Other electronic sources are also available (including the KIDS database, PHIS, Society for Thoracic Surgeons Congenital Heart Disease registry, etc.). Some data sets can be evaluated for changes in outcome or care over time to identify trends that may not otherwise be known. Data mining may allow the identification of unique trends related to quality of care for specific physicians. These approaches are still at the level medical outcomes research and have not yet been introduced into the courtroom. However, future mediolegal litigation will very likely attempt to expand the scope of evidence to include results from such analyses using large databases and patient registries.
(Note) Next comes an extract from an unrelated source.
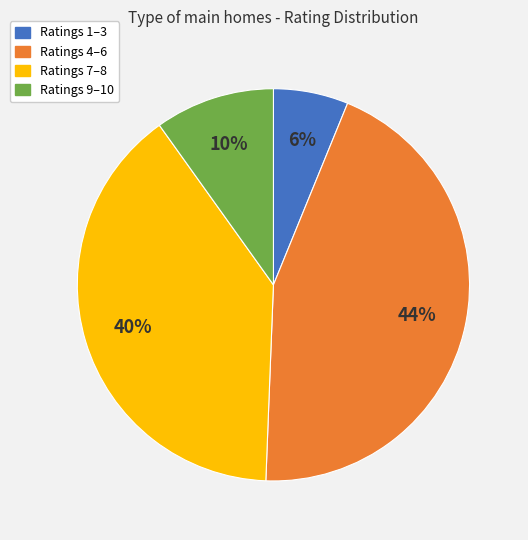

What percentage is the Ratings 4–6 slice, to the nearest percent?

44%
There has already been a growing interest and movement within the legal profession to incorporate such information to enhance the scope of evidence and the various aspects of litigation [12]. Another application of these increasing electronic patient data sources are evaluation of quality of care and the potential introduction of such results into legal evidence remains unknown at present but it would be extremely important for the pediatric critical care physician to remain aware of the growing trends in this area which will likely impact their practice in the future.

The intersection of medicine and law continues to raise new issues and challenges as both of these fields continue to evolve. In the future, the intersection of medicine and law related to electronic data, discoverability, and admissibility into evidence will continue to be intensely debated in settings such as pediatric critical care which represent the forefront of advances in medicine.